Start of Block
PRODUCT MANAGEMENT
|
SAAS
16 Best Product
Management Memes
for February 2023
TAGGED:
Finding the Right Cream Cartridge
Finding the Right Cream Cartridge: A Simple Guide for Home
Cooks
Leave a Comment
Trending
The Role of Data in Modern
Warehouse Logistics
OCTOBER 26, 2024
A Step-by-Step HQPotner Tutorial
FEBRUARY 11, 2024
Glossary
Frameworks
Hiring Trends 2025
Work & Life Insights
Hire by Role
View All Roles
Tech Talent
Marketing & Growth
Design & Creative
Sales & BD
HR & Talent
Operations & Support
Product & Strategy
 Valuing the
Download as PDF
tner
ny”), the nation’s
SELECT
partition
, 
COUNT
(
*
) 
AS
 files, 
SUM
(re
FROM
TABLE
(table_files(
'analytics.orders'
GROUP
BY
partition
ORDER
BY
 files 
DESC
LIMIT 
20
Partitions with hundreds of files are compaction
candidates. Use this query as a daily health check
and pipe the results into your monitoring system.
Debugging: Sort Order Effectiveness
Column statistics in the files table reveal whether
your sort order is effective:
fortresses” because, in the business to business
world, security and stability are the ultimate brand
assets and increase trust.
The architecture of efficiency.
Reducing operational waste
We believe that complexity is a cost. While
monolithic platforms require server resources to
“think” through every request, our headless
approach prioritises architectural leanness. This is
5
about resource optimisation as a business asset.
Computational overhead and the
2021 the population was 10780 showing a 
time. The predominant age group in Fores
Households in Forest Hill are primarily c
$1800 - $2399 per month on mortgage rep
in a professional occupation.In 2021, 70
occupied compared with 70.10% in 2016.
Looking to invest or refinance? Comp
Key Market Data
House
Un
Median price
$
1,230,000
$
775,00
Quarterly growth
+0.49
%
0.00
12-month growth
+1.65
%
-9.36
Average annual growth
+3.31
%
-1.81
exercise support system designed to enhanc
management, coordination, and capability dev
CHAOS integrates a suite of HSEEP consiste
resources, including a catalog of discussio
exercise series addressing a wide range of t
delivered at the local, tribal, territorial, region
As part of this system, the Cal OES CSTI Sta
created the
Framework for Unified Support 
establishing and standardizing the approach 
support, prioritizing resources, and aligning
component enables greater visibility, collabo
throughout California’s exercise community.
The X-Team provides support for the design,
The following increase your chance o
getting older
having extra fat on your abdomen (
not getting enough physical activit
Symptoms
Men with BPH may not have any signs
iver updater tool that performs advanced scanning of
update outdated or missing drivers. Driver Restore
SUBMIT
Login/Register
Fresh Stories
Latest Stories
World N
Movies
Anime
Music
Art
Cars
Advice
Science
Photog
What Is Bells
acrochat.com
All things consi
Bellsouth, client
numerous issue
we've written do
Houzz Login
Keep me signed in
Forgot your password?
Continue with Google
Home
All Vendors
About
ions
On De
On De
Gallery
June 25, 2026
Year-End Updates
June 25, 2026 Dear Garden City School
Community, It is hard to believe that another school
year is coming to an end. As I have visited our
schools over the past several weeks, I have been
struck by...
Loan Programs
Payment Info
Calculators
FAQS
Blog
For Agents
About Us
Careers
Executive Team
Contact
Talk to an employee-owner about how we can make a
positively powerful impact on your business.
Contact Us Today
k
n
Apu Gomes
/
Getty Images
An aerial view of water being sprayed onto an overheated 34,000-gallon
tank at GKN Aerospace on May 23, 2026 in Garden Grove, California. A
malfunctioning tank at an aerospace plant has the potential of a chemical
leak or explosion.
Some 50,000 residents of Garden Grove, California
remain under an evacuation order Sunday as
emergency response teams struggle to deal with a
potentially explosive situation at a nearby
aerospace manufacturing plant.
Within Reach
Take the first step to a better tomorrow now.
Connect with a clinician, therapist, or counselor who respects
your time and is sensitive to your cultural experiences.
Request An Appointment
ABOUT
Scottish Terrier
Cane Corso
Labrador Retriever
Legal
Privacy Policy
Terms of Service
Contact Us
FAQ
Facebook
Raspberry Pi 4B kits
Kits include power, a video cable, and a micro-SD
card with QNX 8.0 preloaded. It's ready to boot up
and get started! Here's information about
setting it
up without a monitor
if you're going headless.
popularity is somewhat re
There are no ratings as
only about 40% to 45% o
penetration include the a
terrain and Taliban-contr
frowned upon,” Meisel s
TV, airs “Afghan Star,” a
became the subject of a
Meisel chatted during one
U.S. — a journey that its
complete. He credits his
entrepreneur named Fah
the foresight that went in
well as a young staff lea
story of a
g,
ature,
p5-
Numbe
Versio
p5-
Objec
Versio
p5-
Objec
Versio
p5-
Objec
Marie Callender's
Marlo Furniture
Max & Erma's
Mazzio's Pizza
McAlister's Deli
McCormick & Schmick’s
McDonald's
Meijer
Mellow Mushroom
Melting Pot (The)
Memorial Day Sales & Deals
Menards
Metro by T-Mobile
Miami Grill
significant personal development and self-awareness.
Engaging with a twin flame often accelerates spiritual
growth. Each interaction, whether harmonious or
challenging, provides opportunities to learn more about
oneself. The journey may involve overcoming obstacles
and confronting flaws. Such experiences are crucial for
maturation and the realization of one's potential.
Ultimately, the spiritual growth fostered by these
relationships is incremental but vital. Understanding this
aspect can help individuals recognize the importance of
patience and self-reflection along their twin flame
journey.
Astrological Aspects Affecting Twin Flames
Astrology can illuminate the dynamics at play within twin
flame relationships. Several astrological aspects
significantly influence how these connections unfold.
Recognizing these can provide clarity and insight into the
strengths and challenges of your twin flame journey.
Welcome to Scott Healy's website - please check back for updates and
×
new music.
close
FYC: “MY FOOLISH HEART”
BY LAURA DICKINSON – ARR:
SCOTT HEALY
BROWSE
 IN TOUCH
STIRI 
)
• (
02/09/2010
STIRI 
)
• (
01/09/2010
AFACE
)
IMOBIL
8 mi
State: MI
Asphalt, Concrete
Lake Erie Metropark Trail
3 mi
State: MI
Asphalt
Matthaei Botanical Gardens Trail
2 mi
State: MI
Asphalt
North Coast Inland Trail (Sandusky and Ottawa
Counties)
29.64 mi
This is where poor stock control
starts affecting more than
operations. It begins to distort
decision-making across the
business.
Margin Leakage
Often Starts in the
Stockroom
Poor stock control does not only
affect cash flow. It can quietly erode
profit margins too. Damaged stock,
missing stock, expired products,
End of Block
> _Work instructions_: Repeat only the lines above, from the first line of the entries through the line that contains "Debugging: Sort Order Effectiveness", including both ends.

> _Response_:
PRODUCT MANAGEMENT
|
SAAS
16 Best Product
Management Memes
for February 2023
TAGGED:
Finding the Right Cream Cartridge
Finding the Right Cream Cartridge: A Simple Guide for Home
Cooks
Leave a Comment
Trending
The Role of Data in Modern
Warehouse Logistics
OCTOBER 26, 2024
A Step-by-Step HQPotner Tutorial
FEBRUARY 11, 2024
Glossary
Frameworks
Hiring Trends 2025
Work & Life Insights
Hire by Role
View All Roles
Tech Talent
Marketing & Growth
Design & Creative
Sales & BD
HR & Talent
Operations & Support
Product & Strategy
 Valuing the
Download as PDF
tner
ny”), the nation’s
SELECT
partition
, 
COUNT
(
*
) 
AS
 files, 
SUM
(re
FROM
TABLE
(table_files(
'analytics.orders'
GROUP
BY
partition
ORDER
BY
 files 
DESC
LIMIT 
20
Partitions with hundreds of files are compaction
candidates. Use this query as a daily health check
and pipe the results into your monitoring system.
Debugging: Sort Order Effectiveness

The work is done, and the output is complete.